Gabe quickly crossed to her side. The conversation with Alma was still very fresh in his mind. Had someone tried to get in contact with her? Focusing strictly on her and not on the food that she’d obviously brought, it was hard to miss the concern in his voice.

“Is something wrong?” he asked.

The question caught her off guard. She looked at him quizzically. “No, why should it be?”

Alma stepped forward. “I think he’s trying to say that it’s the middle of the morning and he’s wondering what you’re doing here at this time.”

Angel grinned at the man who so easily sent her pulse racing with just a touch. “I didn’t know you came with subtitles,” she said to him. “We were running late this morning,” she reminded Gabe with a pleased smile.

Having alternated between making love and decorating the tree for half the night, they’d both slept through the alarm this morning and barely had time to get dressed before they were due at work. In the interest of time, breakfast had been a casualty.

“So I asked Miss Joan if I could bring you breakfast once the rush was over.

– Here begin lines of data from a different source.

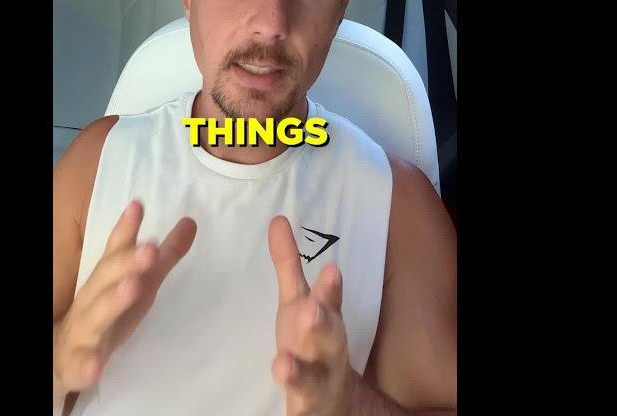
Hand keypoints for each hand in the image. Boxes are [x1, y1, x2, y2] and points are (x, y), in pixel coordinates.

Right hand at [53, 200, 196, 393]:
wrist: (64, 354)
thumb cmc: (109, 310)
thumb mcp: (140, 282)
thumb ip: (164, 256)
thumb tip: (191, 222)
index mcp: (107, 278)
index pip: (115, 250)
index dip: (126, 229)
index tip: (138, 205)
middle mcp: (93, 298)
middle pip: (106, 277)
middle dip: (126, 262)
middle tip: (151, 248)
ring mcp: (85, 330)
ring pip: (96, 315)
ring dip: (113, 301)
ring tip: (133, 287)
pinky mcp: (79, 363)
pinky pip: (83, 364)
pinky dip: (88, 364)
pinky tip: (97, 365)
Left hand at [268, 215, 355, 415]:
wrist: (339, 400)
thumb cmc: (313, 344)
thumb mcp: (298, 304)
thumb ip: (288, 265)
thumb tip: (277, 219)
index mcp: (321, 324)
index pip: (328, 303)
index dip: (329, 289)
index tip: (331, 269)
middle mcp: (325, 354)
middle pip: (329, 339)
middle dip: (322, 325)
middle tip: (313, 311)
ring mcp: (317, 384)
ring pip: (311, 380)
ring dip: (298, 373)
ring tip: (280, 365)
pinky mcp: (305, 410)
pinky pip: (299, 413)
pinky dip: (294, 413)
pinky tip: (282, 406)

Miss Joan said she’d only agree if I made enough for everyone in the office,” Angel explained, pulling the checkered cloth from the basket. “So I did.”

“I really do love that woman,” Rick enthused, his mouth watering already.

“A word to the wise. Better not let Olivia hear you say that in that tone,” Alma warned her boss with a laugh.

It was no secret that his attorney wife was out of her element in the kitchen. “When I met her, Olivia thought a stove was just an extra flat surface she could stack her legal papers on. I love her in a completely different way than I do Miss Joan,” he explained even as he began to dig in.

Pleased, Angel finished unpacking everything she had brought to feed Gabe, the other deputies and the sheriff. Having arranged the different platters on the desk, she stood back to watch everyone dig in.

Conversations, laughter and a feeling of well-being permeated the office. Lingering and taking up the plates that Angel pressed into their hands, even Ben Walker and his wife seemed to be getting along.

Angel observed it all and smiled, contented. She’d never felt happier in her life. Deep down in her soul, she knew that for a fact, even if the life she was referencing only spanned three weeks.

She caught herself offering up a small prayer that nothing would ever change—even though she knew it probably had to.

But for now, everything was perfect and she was very, very grateful. And especially that she had Gabe.

Plate in hand, he sought her out and affectionately pressed a kiss to her temple. “You’re the best,” he told her just before he started eating.

So are you, she thought, deciding to tell him that when they were alone.

That made two things she needed to tell him when they were alone, she thought.

A smile of anticipation curved her mouth.